What you need to do =>
[1] Reproduce the passage of the "Over and Over" song article verbatim, from "Every Little Thing singles" up to and including "- Mitsuru Igarashi)".
[2] Name every single in the singles chronology of the "Over and Over" song article, along with the year shown for each.

Single by Every Little Thing

from the album Every Best Single +3
- Released: January 27, 1999
- Genre: J-pop
- Length: 4:43 (Over and Over only)
- Label: avex trax
- Songwriter(s): Mitsuru Igarashi

Every Little Thing singles chronology
| "Necessary" (1998) | "Over and Over" (1999) | "Someday, Someplace" (1999) |

= Over and Over (Every Little Thing song) =

1999 J-pop song by Every Little Thing

"Over and Over" is a song by the Japanese J-pop group Every Little Thing, released as the group's eleventh single on January 27, 1999. It was used for the drama Border: Hanzaishinri Sōsa File.

==Track listing==
1. Over and Over (Words & music - Mitsuru Igarashi)
2. Over and Over: Hal's remix
3. Over and Over (instrumental)

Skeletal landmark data
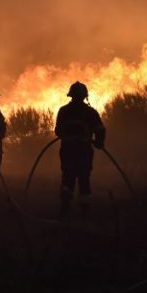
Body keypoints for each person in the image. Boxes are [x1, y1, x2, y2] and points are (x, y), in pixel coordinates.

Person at [55, 81, 106, 216]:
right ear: (85, 96)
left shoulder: (64, 111)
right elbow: (100, 130)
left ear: (71, 95)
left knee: (68, 177)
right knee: (83, 178)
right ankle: (84, 209)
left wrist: (69, 135)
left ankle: (66, 208)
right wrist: (99, 142)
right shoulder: (90, 112)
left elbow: (58, 131)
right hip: (83, 151)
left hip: (68, 150)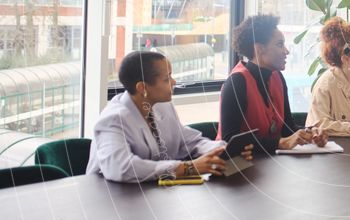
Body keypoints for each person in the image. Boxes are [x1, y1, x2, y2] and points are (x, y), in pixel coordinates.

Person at [87, 51, 252, 182]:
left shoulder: (163, 106)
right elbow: (122, 168)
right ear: (142, 87)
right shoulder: (113, 120)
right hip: (111, 200)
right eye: (167, 79)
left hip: (153, 194)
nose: (173, 82)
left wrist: (222, 151)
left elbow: (190, 142)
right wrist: (186, 168)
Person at [219, 14, 327, 152]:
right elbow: (229, 140)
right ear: (259, 49)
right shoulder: (236, 82)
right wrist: (280, 143)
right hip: (238, 167)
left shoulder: (278, 77)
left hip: (269, 164)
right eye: (280, 44)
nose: (286, 51)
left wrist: (311, 134)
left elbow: (287, 128)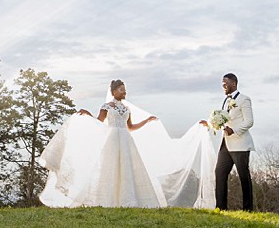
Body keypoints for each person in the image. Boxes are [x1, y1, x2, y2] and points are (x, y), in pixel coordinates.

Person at [39, 79, 216, 208]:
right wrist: (87, 115)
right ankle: (106, 201)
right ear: (114, 91)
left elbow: (130, 127)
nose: (125, 93)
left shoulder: (126, 108)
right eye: (122, 90)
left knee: (128, 169)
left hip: (126, 140)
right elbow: (99, 122)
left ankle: (130, 200)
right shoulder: (106, 106)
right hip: (112, 140)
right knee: (109, 168)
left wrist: (146, 121)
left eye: (125, 90)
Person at [199, 72, 255, 210]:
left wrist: (234, 131)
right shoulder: (225, 101)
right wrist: (210, 124)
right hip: (226, 144)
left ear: (233, 83)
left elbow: (249, 121)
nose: (223, 86)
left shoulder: (244, 99)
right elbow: (224, 121)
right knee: (219, 172)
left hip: (240, 144)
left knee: (243, 177)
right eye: (222, 84)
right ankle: (221, 208)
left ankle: (248, 209)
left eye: (225, 84)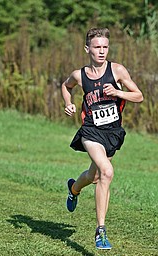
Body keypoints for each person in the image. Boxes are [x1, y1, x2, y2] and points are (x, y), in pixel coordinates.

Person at [61, 27, 143, 250]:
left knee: (94, 176)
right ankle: (101, 231)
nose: (101, 51)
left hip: (112, 133)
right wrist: (68, 103)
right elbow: (65, 86)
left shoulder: (117, 70)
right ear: (87, 49)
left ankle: (74, 188)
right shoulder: (80, 75)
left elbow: (139, 95)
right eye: (97, 47)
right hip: (90, 131)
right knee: (107, 172)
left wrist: (118, 93)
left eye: (105, 47)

Written answers =>
[1]
Every Little Thing singles chronology
| "Necessary" (1998) | "Over and Over" (1999) | "Someday, Someplace" (1999) |

= Over and Over (Every Little Thing song) =

1999 J-pop song by Every Little Thing

"Over and Over" is a song by the Japanese J-pop group Every Little Thing, released as the group's eleventh single on January 27, 1999. It was used for the drama Border: Hanzaishinri Sōsa File.

==Track listing==
1. Over and Over (Words & music - Mitsuru Igarashi)

[2]
- "Necessary" (1998)
- "Over and Over" (1999)
- "Someday, Someplace" (1999)